Climate change adaptation for UK rail The Rail Safety and Standards Board presents a webinar setting out how Network Rail is assessing the impacts of climate change on its network – including services, premises, supply chains – and identifying suitable adaptation plans. Join on 8 November to find out about how adaptation features in Network Rail’s sustainability strategy, how they have developed route weather resilience plans, and how partnership working can contribute to resilience.
Beating the Heat: A Sustainable Cooling Handbook for Cities the UN Environment Programme and the Cool Coalition have launched this handbook and guidance to help cities organize and prioritize action toward sustainable and equitable urban cooling. It includes more than 80 case studies to demonstrate the effectiveness of cooling strategies and help cities find the right approach for their contexts.
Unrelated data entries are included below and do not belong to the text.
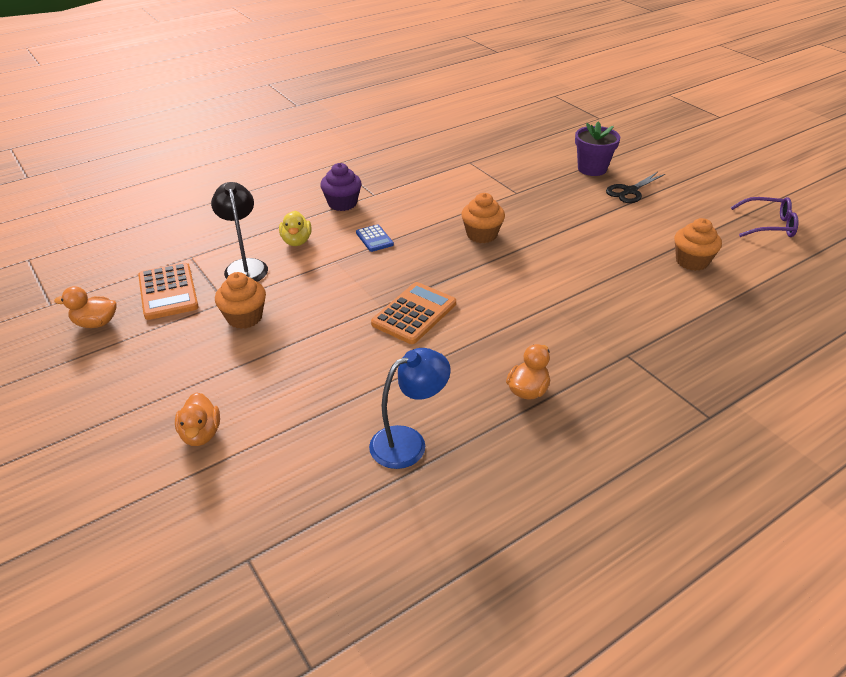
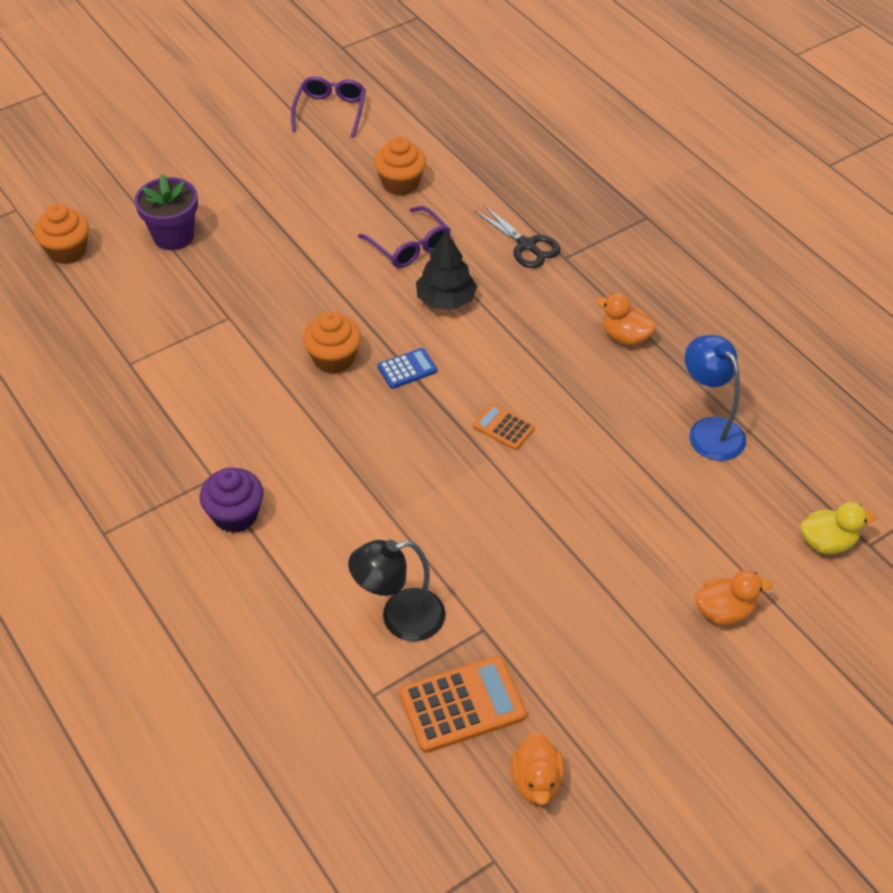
camera: 90 degrees left, 10 degrees up
orange cupcake [215,272,266,329] -> orange cupcake moved to [34,204,89,264]
yellow duck [279,211,312,246] -> yellow duck moved to [801,502,876,555]
blue calculator [356,224,394,252] -> blue calculator moved to [378,348,437,389]
orange calculator [371,282,456,344] -> orange calculator [473,403,535,450], size x0.56
black scissors [606,172,665,203] -> black scissors moved to [475,205,560,268]
none -> purple glasses [358,206,451,268]
none -> black tree [416,231,477,310]

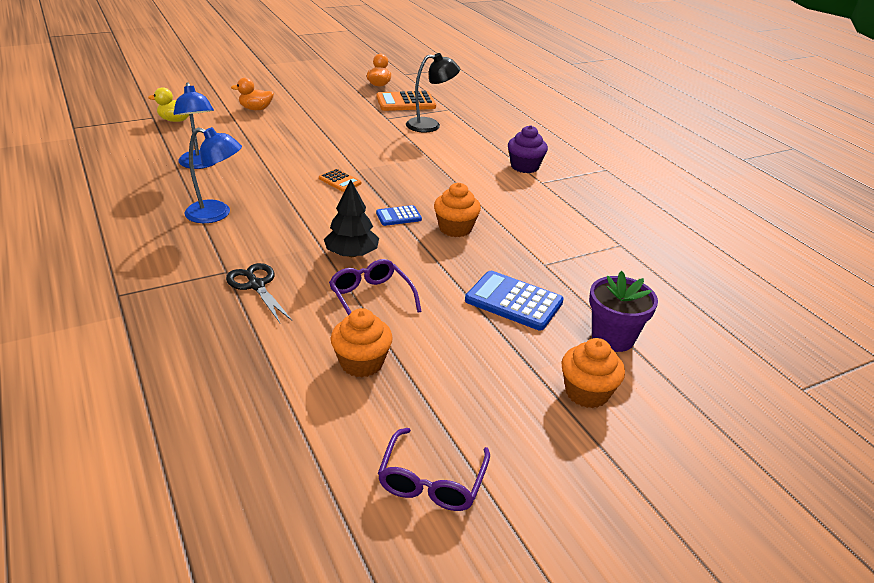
camera: 175 degrees left, 15 degrees down
orange cupcake [34,204,89,264] -> orange cupcake moved to [561,338,625,408]
orange duck [596,293,656,345] -> blue lamp [184,127,242,223]
none -> blue calculator [465,271,564,330]

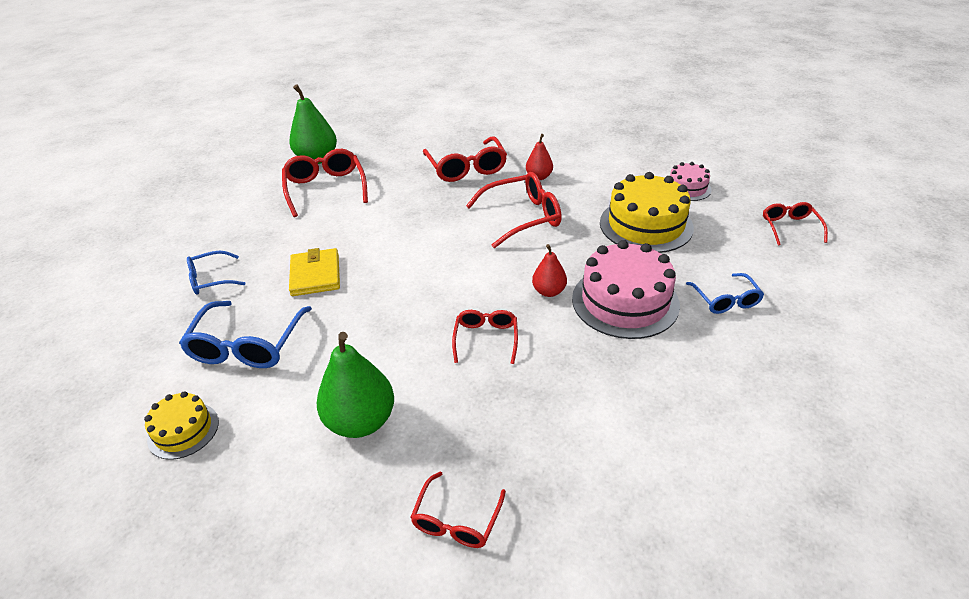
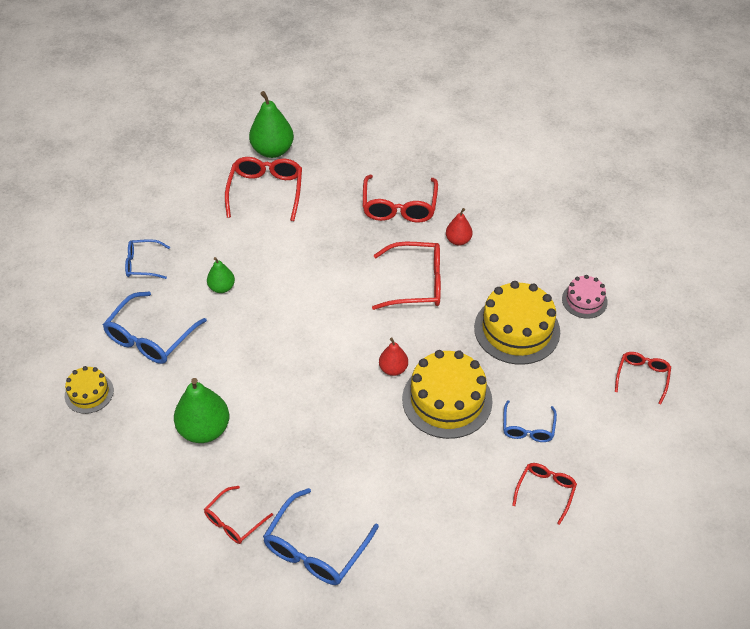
camera: 20 degrees right, 10 degrees up
yellow wallet [289,248,340,296] -> green pear [207,257,235,293]
red glasses [452,310,518,364] -> red glasses moved to [512,463,577,525]
pink cake [572,240,680,339] -> yellow cake [402,350,493,439]
none -> blue glasses [263,488,379,585]

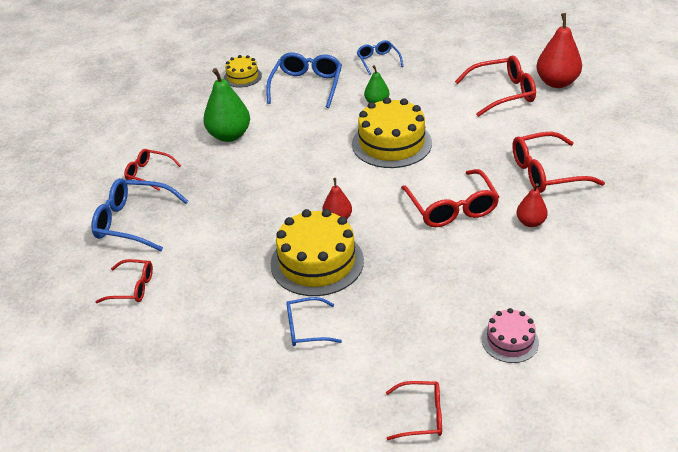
camera: 75 degrees right, 10 degrees down
blue glasses [103,292,207,364] -> blue glasses turned 90 degrees clockwise [266,52,342,108]
green pear [249,91,294,158] -> red pear [537,13,582,88]
yellow cake [474,281,560,365] -> yellow cake moved to [352,97,432,168]
red glasses [512,463,577,525] -> red glasses moved to [96,259,153,303]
Current pledges would keep us below 2ᴼC The International Energy Agency has analyzed emissions reduction pledges made so far at COP26 and concluded that if met, they would keep global temperatures to within 1.8 degrees compared with preindustrial levels. Before the conference, the UN official analysis of nationally determined contributions (NDCs) found that the world was on track for 2.7 degrees. But in the past week, India announced a target of net zero by 2070 and the United States and EU pledged to reduce methane emissions by 30 percent below 2020 levels by 2030. The news provides reason for cautious optimism; action needs to follow promises, and 1.8 degrees is still somewhat off the 1.5 degree target for avoiding catastrophic change.